Abstract

Genetic programming (GP) is a top performer in solving classification and clustering problems, in general and symbolic regression problems, in particular. GP has produced impressive results and has outperformed human generated results for 76 different problems taken from 22 different fields. There remain a number of significant open issues despite its impressive results. Among them are high computational cost, premature convergence and high error rate. These issues must be addressed for GP to realise its full potential. In this paper a simple and cost effective technique called Difficult First Strategy-GP (DFS-GP) is proposed to address the aforementioned problems. The proposed technique involves pre-processing and sampling steps.
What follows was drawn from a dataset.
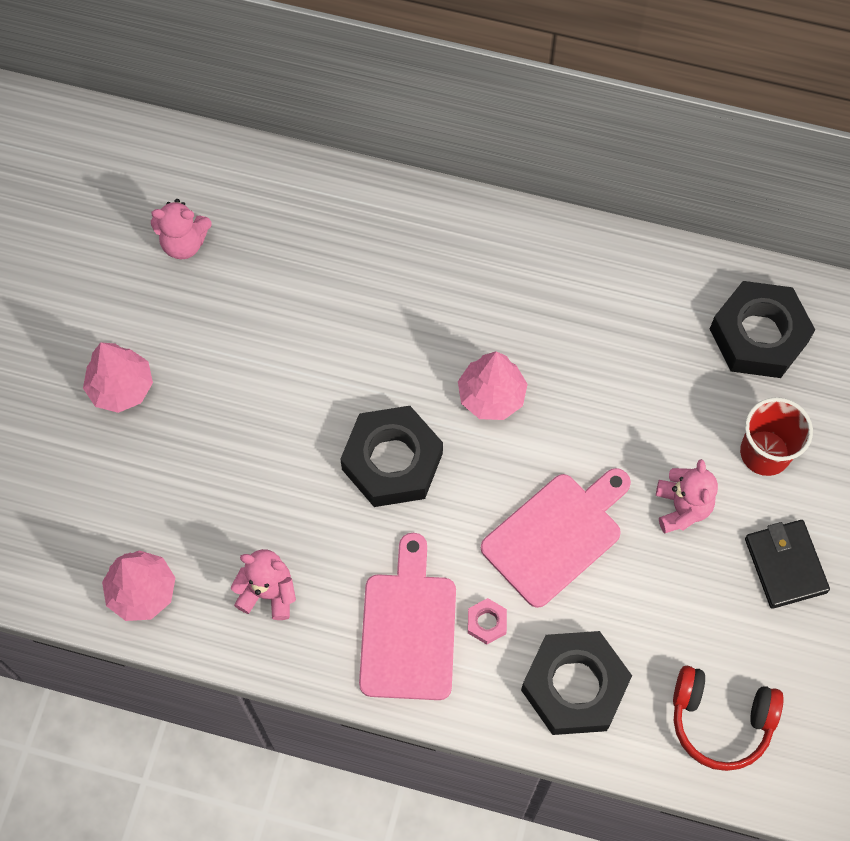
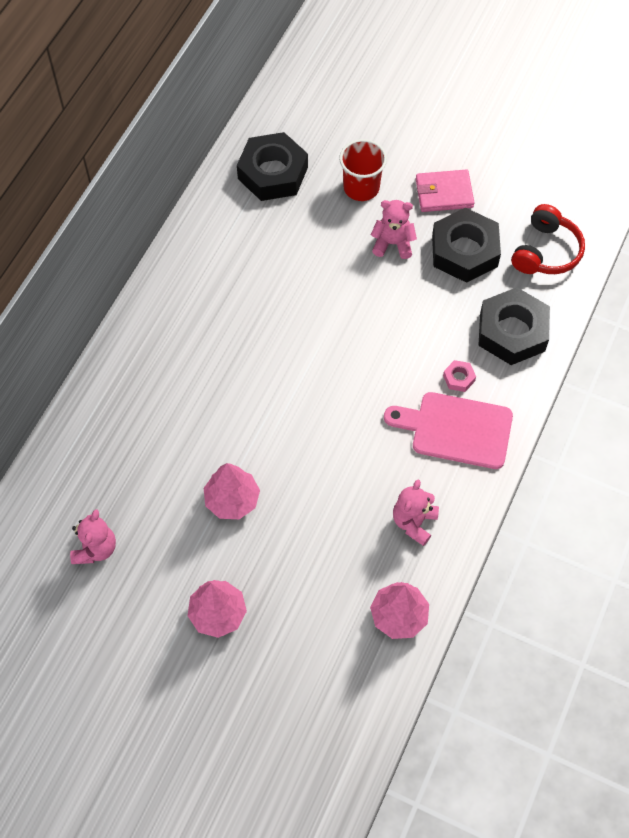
camera: 80 degrees left, 5 degrees down
(392, 461) = (323, 420): black nut -> black nut (464, 251)
(491, 396) = (283, 345): pink tree -> pink tree (232, 500)
(556, 535) = (400, 323): pink cutting board -> none
(785, 565) = (444, 193): black wallet -> pink wallet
In the pre-processing step, difficult to evolve data points by GP from the given data set are marked and in the sampling step, they are introduced in the evolutionary run by using two newly defined sampling techniques, called difficult points first and difficulty proportionate selection. These techniques are biased towards selecting difficult data points during the initial stage of a run and of easy points in the latter stage of a run. This ensures that GP does not ignore difficult-to-evolve data points during a run. Experiments have shown that GP coupled with DFS avoids premature convergence and attained higher fitness than standard GP using same fitness evaluations. Performance of the proposed technique was evaluated on three commonly known metrics, which are convergence speed, fitness and variance in the best results. Our results have shown that the proposed setups had achieved 10–15% better fitness values than Standard GP. Furthermore, the proposed setups had consistently generated better quality solutions on all the problems and utilized 30–50% less computations to match the best performance of Standard GP.